I'd been expecting something like that, but I was still offended, still taken from reasonable to messy with those two sentences. 

"It wasn't for spite," I told him, voice quavering in something akin to dread.  This conversation could ruin us.  That fact was not lost on me.  "It was for survival.  You were engaged to Tiffany when I found out.  What was I supposed to do?"

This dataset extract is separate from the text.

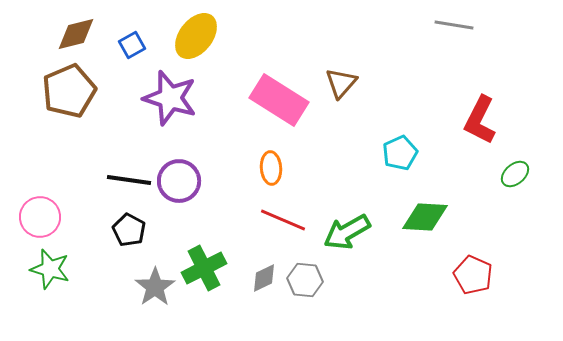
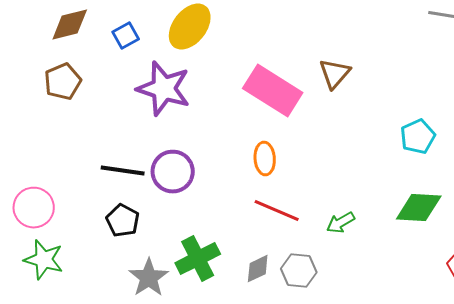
brown pentagon: (69, 91) -> (63, 82), size x0.7
cyan pentagon: (400, 153) -> (418, 137), moved
green arrow: (347, 232) -> (341, 223), size x0.6

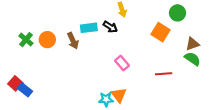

Something awful wrote itself on his familiar features in all caps.  His mouth twisted.

Shame. 

"You should have told me," he gasped out.  He couldn't even look at me.  His eyes were aimed up at the ceiling, blinking over and over.  "You should have at least told me.  Jesus, how could you go through that alone?" I shook harder with every word out of his mouth.  "How could you give our child away without even telling me?"  He was weeping by the end. 

"I didn't know how.  And I thought you'd reject me.  Us.  I was sure you never wanted to speak to me again." 

"You know, you know, that if you'd come to me, that no matter what, I'd have helped.  You know that if you'd come to me, pregnant with our child, I'd have helped."

God that hurt.  And I couldn't deny it. Even I, the queen of denial, couldn't choke out the words.

We were in our bedroom for the conversation, and by then we were both huddled in opposite corners, crying our eyes out, and I, for one, was wondering how the hell we'd ever get through this. 

Of the two of us, Dante was by far the forgiving one.  If he couldn't forgive, how could I even begin to try?

But somehow we found a way.  Dante made the first move, coming to me, picking me up, and carrying me to bed.  We held each other as we wept until our tears ran dry, then set about trying to heal.  It would be a long journey, but if we were committed enough, I knew we could do it. 

We were committed enough.

"You need to meet them," I said eventually.  "When you meet her parents, you'll understand.  Or at least, it will help.  They were there for everything.  For me and for her.  Her mother was the first to hold her, her father the second.  It's not possible for them to love her more."